Friday, November 18, 2011
Joe Walsh - The Smoker You Drink, The Player You Get
What I’m about to tell you requires some faith.
You see, there’s over thirty-years of bad creative decisions in Joe Walsh’s baggage. And if “bad creative decisions” is too harsh a word, then feel free to replace it with “lazy,” “dumb-down,” or “I fuckin’ hate the Eagles, man!”
Let me try to convince you to take a look at Walsh’s earlier work, not just with my beloved James Gang, but also in Joe’s first forays into solo work. I think it’s his lackluster later efforts, and yes, his involvement with the Eagles that cause us to overlook those early records.
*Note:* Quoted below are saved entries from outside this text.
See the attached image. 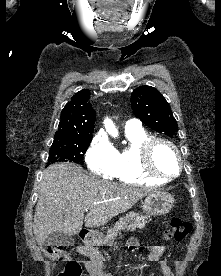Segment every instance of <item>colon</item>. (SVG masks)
<instances>
[{"label": "colon", "instance_id": "5ec220e1", "mask_svg": "<svg viewBox=\"0 0 221 276\" xmlns=\"http://www.w3.org/2000/svg\"><path fill=\"white\" fill-rule=\"evenodd\" d=\"M191 230L192 225L190 222L174 217L170 221V227L166 231L165 236L171 240L182 241ZM43 252L54 261L67 262L65 269L58 276H80L81 270L79 264L69 258V255L62 246L44 245Z\"/></svg>", "mask_w": 221, "mask_h": 276}]
</instances>
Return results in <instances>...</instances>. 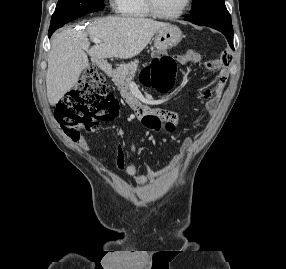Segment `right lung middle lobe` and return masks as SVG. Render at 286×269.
<instances>
[{
	"label": "right lung middle lobe",
	"mask_w": 286,
	"mask_h": 269,
	"mask_svg": "<svg viewBox=\"0 0 286 269\" xmlns=\"http://www.w3.org/2000/svg\"><path fill=\"white\" fill-rule=\"evenodd\" d=\"M103 8V0H59L52 15L49 30H57L76 18Z\"/></svg>",
	"instance_id": "1"
}]
</instances>
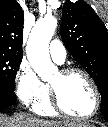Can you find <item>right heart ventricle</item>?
I'll use <instances>...</instances> for the list:
<instances>
[{
    "label": "right heart ventricle",
    "mask_w": 108,
    "mask_h": 127,
    "mask_svg": "<svg viewBox=\"0 0 108 127\" xmlns=\"http://www.w3.org/2000/svg\"><path fill=\"white\" fill-rule=\"evenodd\" d=\"M35 113L42 116H56L58 112L53 108L50 96V89L45 85V93L43 97L33 106Z\"/></svg>",
    "instance_id": "1"
}]
</instances>
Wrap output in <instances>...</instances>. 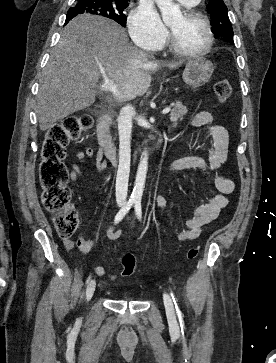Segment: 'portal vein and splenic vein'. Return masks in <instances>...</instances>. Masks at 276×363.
Here are the masks:
<instances>
[{
	"label": "portal vein and splenic vein",
	"instance_id": "obj_1",
	"mask_svg": "<svg viewBox=\"0 0 276 363\" xmlns=\"http://www.w3.org/2000/svg\"><path fill=\"white\" fill-rule=\"evenodd\" d=\"M103 80H104V82L101 84L100 89L109 91L113 95H115L117 98H120V93H119L117 85L113 81H111L106 75H103ZM170 111H171V108L166 107L165 109H163L162 114H167Z\"/></svg>",
	"mask_w": 276,
	"mask_h": 363
}]
</instances>
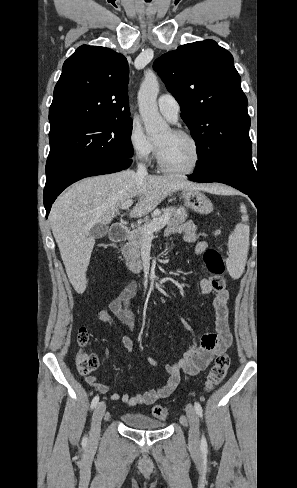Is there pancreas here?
<instances>
[{
    "label": "pancreas",
    "mask_w": 297,
    "mask_h": 488,
    "mask_svg": "<svg viewBox=\"0 0 297 488\" xmlns=\"http://www.w3.org/2000/svg\"><path fill=\"white\" fill-rule=\"evenodd\" d=\"M165 214L168 215V221L166 224H171V225L182 224L188 218V214L183 207H179V208L169 207L167 210L163 211V215ZM154 216H156L157 218L161 217L159 216L157 211L154 212ZM153 220H149L148 218H145L144 225L150 224ZM143 240H144V236L143 233L141 232V229H135L129 235L128 242L121 247V252L125 258L126 266L132 272L135 273L139 272L142 269V263L140 260V250H141Z\"/></svg>",
    "instance_id": "cf45deb5"
}]
</instances>
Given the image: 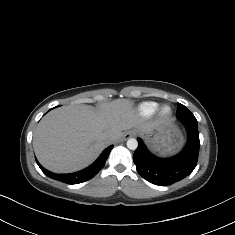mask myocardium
Here are the masks:
<instances>
[{"label": "myocardium", "mask_w": 235, "mask_h": 235, "mask_svg": "<svg viewBox=\"0 0 235 235\" xmlns=\"http://www.w3.org/2000/svg\"><path fill=\"white\" fill-rule=\"evenodd\" d=\"M169 108V113H165V109ZM174 115V109L169 103L162 104L156 111V117L160 121H169Z\"/></svg>", "instance_id": "obj_1"}]
</instances>
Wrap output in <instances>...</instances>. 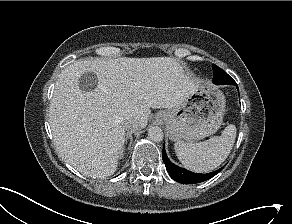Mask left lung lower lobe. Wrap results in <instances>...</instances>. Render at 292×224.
I'll use <instances>...</instances> for the list:
<instances>
[{"instance_id":"1","label":"left lung lower lobe","mask_w":292,"mask_h":224,"mask_svg":"<svg viewBox=\"0 0 292 224\" xmlns=\"http://www.w3.org/2000/svg\"><path fill=\"white\" fill-rule=\"evenodd\" d=\"M225 79L224 81L218 82L219 84H230V85H236V82L227 74L225 73ZM238 89V87H237ZM162 159L165 163L166 169L172 179L175 181L182 183V184H195L200 183L203 181H206L216 174H218L223 168L218 169L217 171L210 172L207 174H198L191 171H188L184 168L178 167L177 165L173 164L168 157L166 156L165 149L163 146L162 150Z\"/></svg>"}]
</instances>
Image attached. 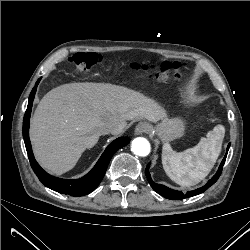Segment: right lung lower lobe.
Returning a JSON list of instances; mask_svg holds the SVG:
<instances>
[{"mask_svg":"<svg viewBox=\"0 0 250 250\" xmlns=\"http://www.w3.org/2000/svg\"><path fill=\"white\" fill-rule=\"evenodd\" d=\"M40 79L36 82L29 96V102L23 120V138L31 167L35 172V174L37 175V177L39 178V180L46 187L61 194H68L74 197L87 195L93 190H95L99 185V183L101 182V180L103 179L105 172L107 170V166L112 156L120 148L126 146L129 143L130 139L126 137H120L114 140L111 144L107 146L104 153L102 154L96 165L92 168V170L80 179L69 180L51 176L45 170H43L34 159V155L29 140V122H30L31 108L36 93L37 85Z\"/></svg>","mask_w":250,"mask_h":250,"instance_id":"98d812e1","label":"right lung lower lobe"}]
</instances>
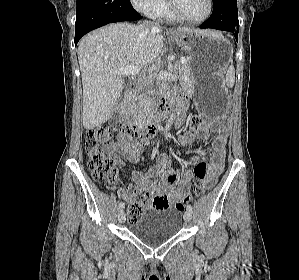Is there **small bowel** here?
<instances>
[{
  "label": "small bowel",
  "mask_w": 299,
  "mask_h": 280,
  "mask_svg": "<svg viewBox=\"0 0 299 280\" xmlns=\"http://www.w3.org/2000/svg\"><path fill=\"white\" fill-rule=\"evenodd\" d=\"M182 102L185 104L184 101ZM185 107L186 104L176 119L178 126L183 123ZM199 128H201V133H189V130L181 131L178 143L181 148L189 150L194 139H204L209 132L217 133L211 147L201 156L192 158L194 162H204L207 165V180L214 183L223 169L229 125L217 121H204ZM107 152L116 162H120L116 153L122 154L133 162L138 161L140 156V148L127 134H121L116 143L107 147ZM168 165L169 160L162 157L158 165L152 168L148 174L139 171L132 173L136 189L142 195L140 201L144 204L145 209L169 208L189 197L193 171L189 169L181 176L177 171L169 170ZM121 197L128 203L135 200L131 191H122Z\"/></svg>",
  "instance_id": "small-bowel-1"
}]
</instances>
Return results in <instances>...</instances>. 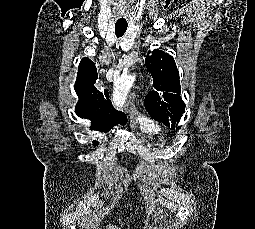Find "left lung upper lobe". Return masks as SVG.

The Smoker You Drink, The Player You Get was a solo album by name only, as the performers with Joe were under the impression that they’d get equal billing as a band unit-Barnstormer-but before its release, the album would be presented under the Walsh banner.
As a result, this is the only Walsh solo album that incorporates a wider pallet of genres to work with. Thanks to his equal footing peers, The Smoker You Drink shows Walsh rising to the challenge of his talented bandmates. His guitar work was heightened, his lyrics compelling, and his decision to leave a perfectly good James Gang seemed sound.
The album is best known for its opener, “Rocky Mountain Way,” an ode to his new abode-a mountain community that was closer to his friend and producer Bill Szymczyk. Walsh’s power chords are epic, but it’s his talkbox solo that seals this track into the upper echelon of rock cuts.
It also means that the rest of the album suffers from such a strong opener in the sense that, even though they’re really good, they’re nowhere near the level of “Rocky Mountain Way.”
They avoid trying to compete with it and instead focus on the aforementioned pallet cleanse by incorporating things like progressive (“Days Gone By”), folk (“Happy Ways”) and even a bit of Beatlemania (“Meadows” “Book Ends”) into their repertoire.
It’s marvelous, and it’s unfortunately overlooked.
My dad had this on 8 track when I was a kid. The tape broke-as most 8-tracks eventually do-and it was never replaced until I purchased it recently. It’d been well over three decades since I’ve heard this record, but the moment I re-examined it was the moment that all of Walsh’s bad decisions since that album fell away into sudden tolerance.